══ INPUT RECORDS
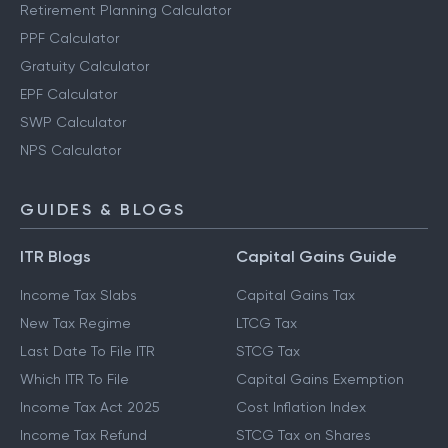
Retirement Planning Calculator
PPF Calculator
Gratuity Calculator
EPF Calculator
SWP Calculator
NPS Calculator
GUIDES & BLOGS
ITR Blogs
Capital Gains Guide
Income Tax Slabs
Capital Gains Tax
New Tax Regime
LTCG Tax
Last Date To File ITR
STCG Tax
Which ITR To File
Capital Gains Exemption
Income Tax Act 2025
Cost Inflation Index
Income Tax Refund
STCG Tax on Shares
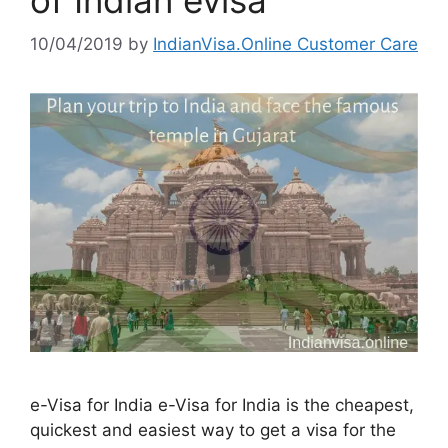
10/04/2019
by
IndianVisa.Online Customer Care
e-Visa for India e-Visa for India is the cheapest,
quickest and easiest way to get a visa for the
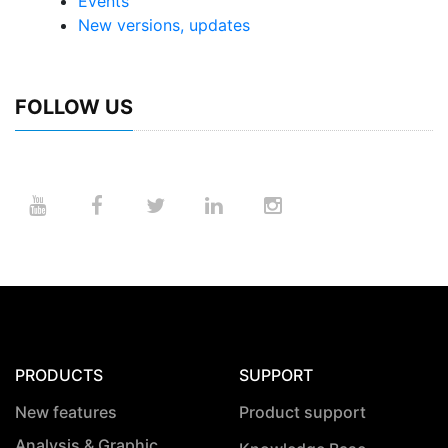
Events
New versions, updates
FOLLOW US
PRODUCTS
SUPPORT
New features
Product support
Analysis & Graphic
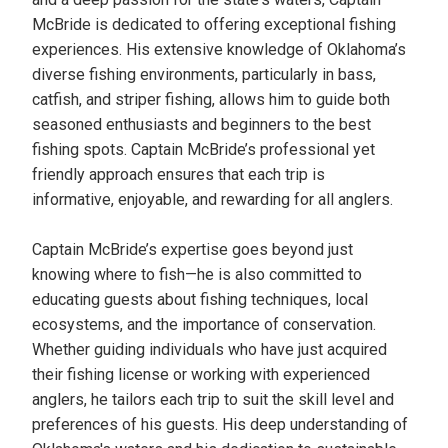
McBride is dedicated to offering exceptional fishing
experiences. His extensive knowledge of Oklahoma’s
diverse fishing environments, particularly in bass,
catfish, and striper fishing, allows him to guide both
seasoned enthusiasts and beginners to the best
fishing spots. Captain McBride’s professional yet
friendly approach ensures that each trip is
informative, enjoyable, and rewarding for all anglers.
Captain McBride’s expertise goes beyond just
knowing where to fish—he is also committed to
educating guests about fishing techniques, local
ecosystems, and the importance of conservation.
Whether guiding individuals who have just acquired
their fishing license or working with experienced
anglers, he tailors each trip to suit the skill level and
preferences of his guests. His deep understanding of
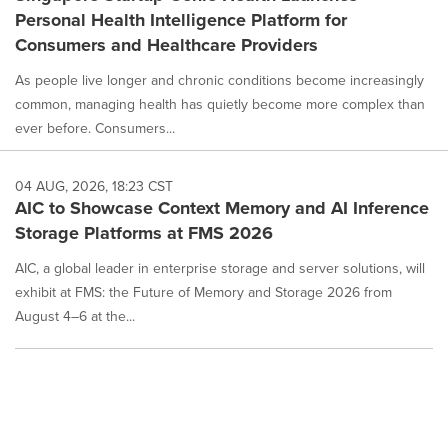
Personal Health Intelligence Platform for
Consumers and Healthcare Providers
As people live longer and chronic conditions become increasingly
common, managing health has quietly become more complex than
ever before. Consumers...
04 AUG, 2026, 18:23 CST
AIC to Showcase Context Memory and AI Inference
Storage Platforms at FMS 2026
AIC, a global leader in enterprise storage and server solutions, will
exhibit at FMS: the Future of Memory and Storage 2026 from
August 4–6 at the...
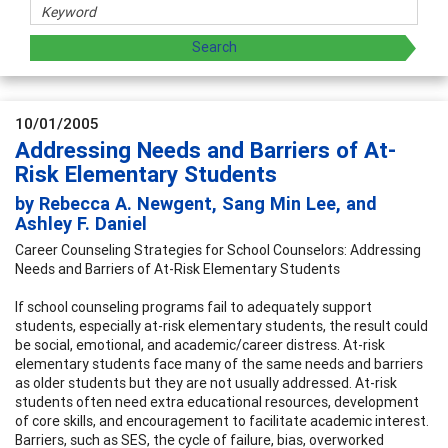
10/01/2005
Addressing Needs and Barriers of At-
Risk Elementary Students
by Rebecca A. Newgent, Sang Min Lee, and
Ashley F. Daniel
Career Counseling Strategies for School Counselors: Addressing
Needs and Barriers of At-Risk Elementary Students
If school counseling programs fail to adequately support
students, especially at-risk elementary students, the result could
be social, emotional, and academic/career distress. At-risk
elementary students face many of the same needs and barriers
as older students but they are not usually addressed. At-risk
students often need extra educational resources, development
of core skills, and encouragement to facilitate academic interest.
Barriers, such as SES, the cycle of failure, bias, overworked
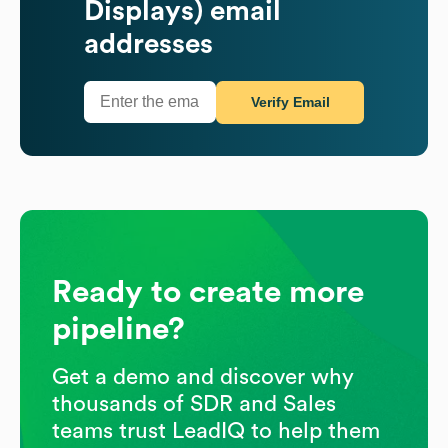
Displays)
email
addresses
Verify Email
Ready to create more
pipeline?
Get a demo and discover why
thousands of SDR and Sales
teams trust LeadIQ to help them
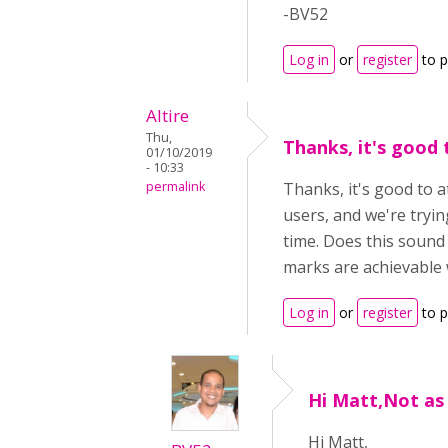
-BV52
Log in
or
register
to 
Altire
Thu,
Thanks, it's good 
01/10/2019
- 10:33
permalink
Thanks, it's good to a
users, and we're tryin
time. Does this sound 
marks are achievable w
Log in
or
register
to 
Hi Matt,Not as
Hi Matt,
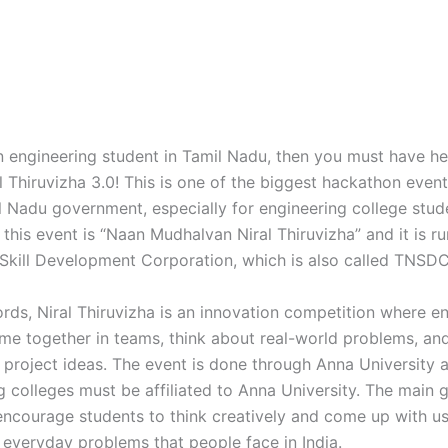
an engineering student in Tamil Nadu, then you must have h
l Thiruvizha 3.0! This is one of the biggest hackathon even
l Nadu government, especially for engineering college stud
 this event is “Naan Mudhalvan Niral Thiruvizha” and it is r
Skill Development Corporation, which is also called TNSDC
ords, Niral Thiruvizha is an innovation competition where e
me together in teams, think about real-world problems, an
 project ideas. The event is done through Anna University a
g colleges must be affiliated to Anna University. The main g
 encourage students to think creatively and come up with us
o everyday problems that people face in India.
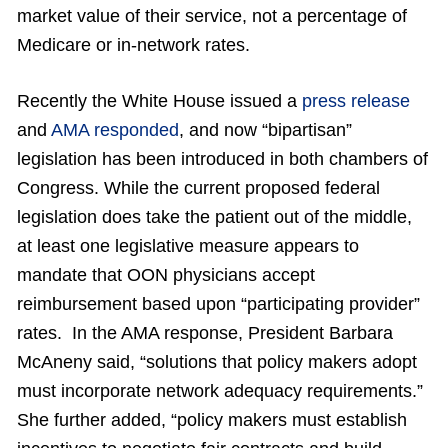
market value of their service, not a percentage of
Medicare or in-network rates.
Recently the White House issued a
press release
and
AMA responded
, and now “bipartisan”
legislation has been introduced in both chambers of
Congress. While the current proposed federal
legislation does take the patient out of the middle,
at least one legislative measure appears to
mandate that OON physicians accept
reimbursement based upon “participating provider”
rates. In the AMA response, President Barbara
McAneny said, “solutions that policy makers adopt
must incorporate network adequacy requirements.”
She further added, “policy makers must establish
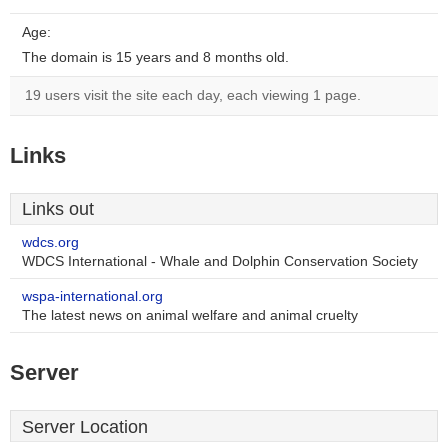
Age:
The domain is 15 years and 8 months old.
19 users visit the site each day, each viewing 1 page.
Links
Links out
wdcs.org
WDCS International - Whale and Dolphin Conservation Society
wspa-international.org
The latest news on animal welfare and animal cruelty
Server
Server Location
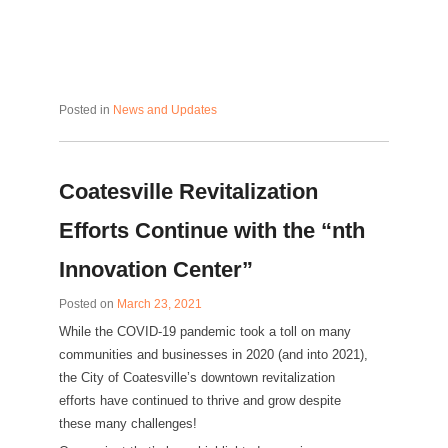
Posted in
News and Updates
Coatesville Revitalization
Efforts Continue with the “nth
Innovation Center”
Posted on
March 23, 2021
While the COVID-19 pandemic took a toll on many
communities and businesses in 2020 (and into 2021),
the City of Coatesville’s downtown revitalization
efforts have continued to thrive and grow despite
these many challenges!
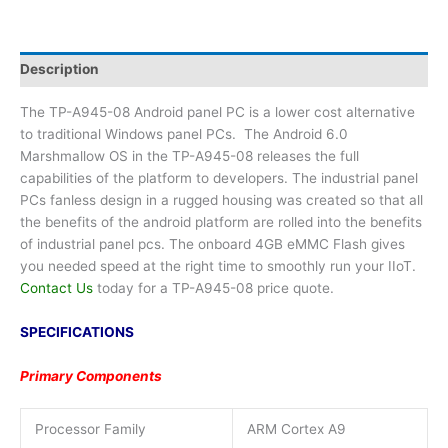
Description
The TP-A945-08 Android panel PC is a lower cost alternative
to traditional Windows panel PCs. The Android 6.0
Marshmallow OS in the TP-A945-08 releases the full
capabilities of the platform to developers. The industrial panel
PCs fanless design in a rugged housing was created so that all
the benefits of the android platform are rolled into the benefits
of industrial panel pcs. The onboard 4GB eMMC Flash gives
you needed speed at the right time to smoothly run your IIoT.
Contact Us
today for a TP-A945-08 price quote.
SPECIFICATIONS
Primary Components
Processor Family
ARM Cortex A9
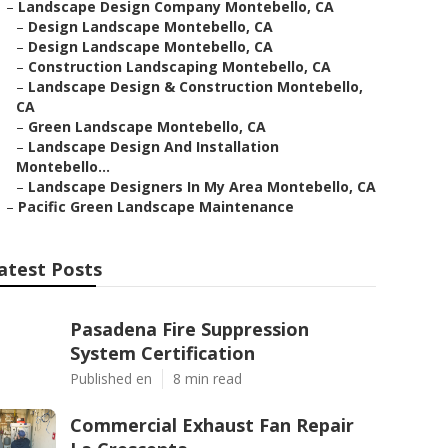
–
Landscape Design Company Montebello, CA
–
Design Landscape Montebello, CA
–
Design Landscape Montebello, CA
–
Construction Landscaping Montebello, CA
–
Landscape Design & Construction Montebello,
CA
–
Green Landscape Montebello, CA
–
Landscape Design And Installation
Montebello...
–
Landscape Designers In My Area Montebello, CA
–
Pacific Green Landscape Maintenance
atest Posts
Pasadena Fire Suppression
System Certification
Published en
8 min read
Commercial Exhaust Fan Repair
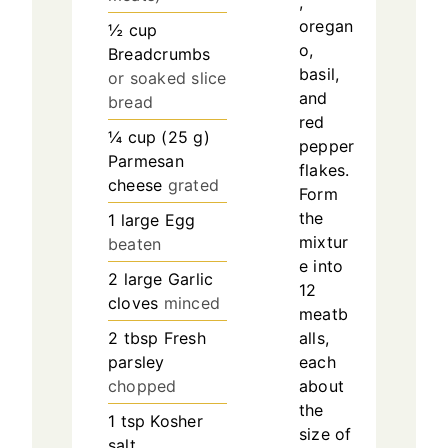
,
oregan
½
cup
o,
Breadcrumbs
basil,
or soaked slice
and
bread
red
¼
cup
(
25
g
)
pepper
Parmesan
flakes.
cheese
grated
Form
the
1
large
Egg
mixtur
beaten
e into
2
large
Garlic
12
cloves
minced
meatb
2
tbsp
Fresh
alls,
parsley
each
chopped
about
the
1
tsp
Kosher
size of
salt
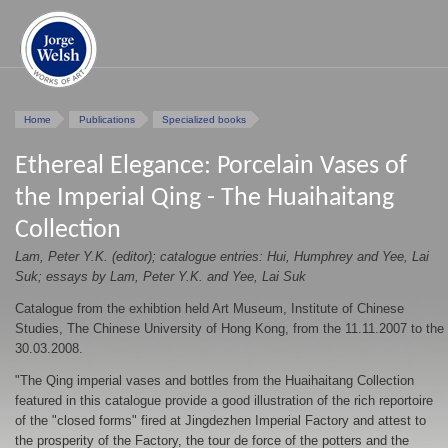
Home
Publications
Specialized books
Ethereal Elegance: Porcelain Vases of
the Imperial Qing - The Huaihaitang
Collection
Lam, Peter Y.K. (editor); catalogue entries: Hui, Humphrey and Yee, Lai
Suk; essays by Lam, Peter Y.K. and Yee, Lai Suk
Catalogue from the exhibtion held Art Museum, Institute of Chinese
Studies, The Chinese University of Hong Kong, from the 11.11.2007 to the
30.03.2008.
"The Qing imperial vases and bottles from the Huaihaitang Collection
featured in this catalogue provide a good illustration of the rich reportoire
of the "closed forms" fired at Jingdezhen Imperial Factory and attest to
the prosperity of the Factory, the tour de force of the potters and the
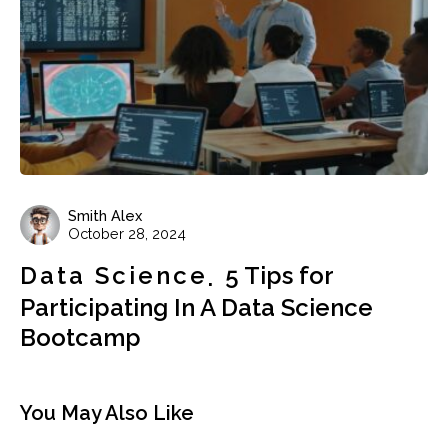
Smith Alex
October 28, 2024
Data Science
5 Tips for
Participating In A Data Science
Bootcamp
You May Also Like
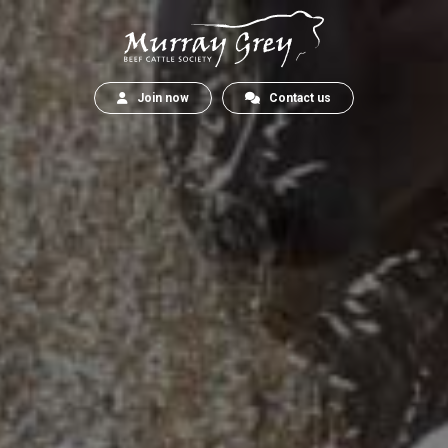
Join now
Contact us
════
WHAT NEEDS TO BE DONE — Type out the data above again exactly as written, minus the images.

RESPONSE BOX —
Retirement Planning Calculator
PPF Calculator
Gratuity Calculator
EPF Calculator
SWP Calculator
NPS Calculator
GUIDES & BLOGS
ITR Blogs
Capital Gains Guide
Income Tax Slabs
Capital Gains Tax
New Tax Regime
LTCG Tax
Last Date To File ITR
STCG Tax
Which ITR To File
Capital Gains Exemption
Income Tax Act 2025
Cost Inflation Index
Income Tax Refund
STCG Tax on Shares
10/04/2019
by
IndianVisa.Online Customer Care
e-Visa for India e-Visa for India is the cheapest,
quickest and easiest way to get a visa for the
Events
New versions, updates
FOLLOW US
PRODUCTS
SUPPORT
New features
Product support
Analysis & Graphic
McBride is dedicated to offering exceptional fishing
experiences. His extensive knowledge of Oklahoma’s
diverse fishing environments, particularly in bass,
catfish, and striper fishing, allows him to guide both
seasoned enthusiasts and beginners to the best
fishing spots. Captain McBride’s professional yet
friendly approach ensures that each trip is
informative, enjoyable, and rewarding for all anglers.
Captain McBride’s expertise goes beyond just
knowing where to fish—he is also committed to
educating guests about fishing techniques, local
ecosystems, and the importance of conservation.
Whether guiding individuals who have just acquired
their fishing license or working with experienced
anglers, he tailors each trip to suit the skill level and
preferences of his guests. His deep understanding of
Personal Health Intelligence Platform for
Consumers and Healthcare Providers
As people live longer and chronic conditions become increasingly
common, managing health has quietly become more complex than
ever before. Consumers...
04 AUG, 2026, 18:23 CST
AIC to Showcase Context Memory and AI Inference
Storage Platforms at FMS 2026
AIC, a global leader in enterprise storage and server solutions, will
exhibit at FMS: the Future of Memory and Storage 2026 from
August 4–6 at the...
10/01/2005
Addressing Needs and Barriers of At-
Risk Elementary Students
by Rebecca A. Newgent, Sang Min Lee, and
Ashley F. Daniel
Career Counseling Strategies for School Counselors: Addressing
Needs and Barriers of At-Risk Elementary Students
If school counseling programs fail to adequately support
students, especially at-risk elementary students, the result could
be social, emotional, and academic/career distress. At-risk
elementary students face many of the same needs and barriers
as older students but they are not usually addressed. At-risk
students often need extra educational resources, development
of core skills, and encouragement to facilitate academic interest.
Barriers, such as SES, the cycle of failure, bias, overworked
Displays)
email
addresses
Verify Email
Ready to create more
pipeline?
Get a demo and discover why
thousands of SDR and Sales
teams trust LeadIQ to help them
-BV52
Log in
or
register
to 
Altire
Thu,
Thanks, it's good 
01/10/2019
- 10:33
permalink
Thanks, it's good to a
users, and we're tryin
time. Does this sound 
marks are achievable w
Log in
or
register
to 
Hi Matt,Not as
Hi Matt,
an engineering student in Tamil Nadu, then you must have h
l Thiruvizha 3.0! This is one of the biggest hackathon even
l Nadu government, especially for engineering college stud
 this event is “Naan Mudhalvan Niral Thiruvizha” and it is r
Skill Development Corporation, which is also called TNSDC
ords, Niral Thiruvizha is an innovation competition where e
me together in teams, think about real-world problems, an
 project ideas. The event is done through Anna University a
g colleges must be affiliated to Anna University. The main g
 encourage students to think creatively and come up with us
o everyday problems that people face in India.
market value of their service, not a percentage of
Medicare or in-network rates.
Recently the White House issued a
press release
and
AMA responded
, and now “bipartisan”
legislation has been introduced in both chambers of
Congress. While the current proposed federal
legislation does take the patient out of the middle,
at least one legislative measure appears to
mandate that OON physicians accept
reimbursement based upon “participating provider”
rates. In the AMA response, President Barbara
McAneny said, “solutions that policy makers adopt
must incorporate network adequacy requirements.”
She further added, “policy makers must establish
Age:
The domain is 15 years and 8 months old.
19 users visit the site each day, each viewing 1 page.
Links
Links out
wdcs.org
WDCS International - Whale and Dolphin Conservation Society
wspa-international.org
The latest news on animal welfare and animal cruelty
Server
Server Location
Posted in
News and Updates
Coatesville Revitalization
Efforts Continue with the “nth
Innovation Center”
Posted on
March 23, 2021
While the COVID-19 pandemic took a toll on many
communities and businesses in 2020 (and into 2021),
the City of Coatesville’s downtown revitalization
efforts have continued to thrive and grow despite
these many challenges!
Description
The TP-A945-08 Android panel PC is a lower cost alternative
to traditional Windows panel PCs. The Android 6.0
Marshmallow OS in the TP-A945-08 releases the full
capabilities of the platform to developers. The industrial panel
PCs fanless design in a rugged housing was created so that all
the benefits of the android platform are rolled into the benefits
of industrial panel pcs. The onboard 4GB eMMC Flash gives
you needed speed at the right time to smoothly run your IIoT.
Contact Us
today for a TP-A945-08 price quote.
SPECIFICATIONS
Primary Components
Processor Family
ARM Cortex A9
–
Landscape Design Company Montebello, CA
–
Design Landscape Montebello, CA
–
Design Landscape Montebello, CA
–
Construction Landscaping Montebello, CA
–
Landscape Design & Construction Montebello,
CA
–
Green Landscape Montebello, CA
–
Landscape Design And Installation
Montebello...
–
Landscape Designers In My Area Montebello, CA
–
Pacific Green Landscape Maintenance
atest Posts
Pasadena Fire Suppression
System Certification
Published en
8 min read
Commercial Exhaust Fan Repair
,
oregan
½
cup
o,
Breadcrumbs
basil,
or soaked slice
and
bread
red
¼
cup
(
25
g
)
pepper
Parmesan
flakes.
cheese
grated
Form
the
1
large
Egg
mixtur
beaten
e into
2
large
Garlic
12
cloves
minced
meatb
2
tbsp
Fresh
alls,
parsley
each
chopped
about
the
1
tsp
Kosher
size of
salt
Home
Publications
Specialized books
Ethereal Elegance: Porcelain Vases of
the Imperial Qing - The Huaihaitang
Collection
Lam, Peter Y.K. (editor); catalogue entries: Hui, Humphrey and Yee, Lai
Suk; essays by Lam, Peter Y.K. and Yee, Lai Suk
Catalogue from the exhibtion held Art Museum, Institute of Chinese
Studies, The Chinese University of Hong Kong, from the 11.11.2007 to the
30.03.2008.
"The Qing imperial vases and bottles from the Huaihaitang Collection
featured in this catalogue provide a good illustration of the rich reportoire
of the "closed forms" fired at Jingdezhen Imperial Factory and attest to
the prosperity of the Factory, the tour de force of the potters and the
Smith Alex
October 28, 2024
Data Science
5 Tips for
Participating In A Data Science
Bootcamp
You May Also Like
Join now
Contact us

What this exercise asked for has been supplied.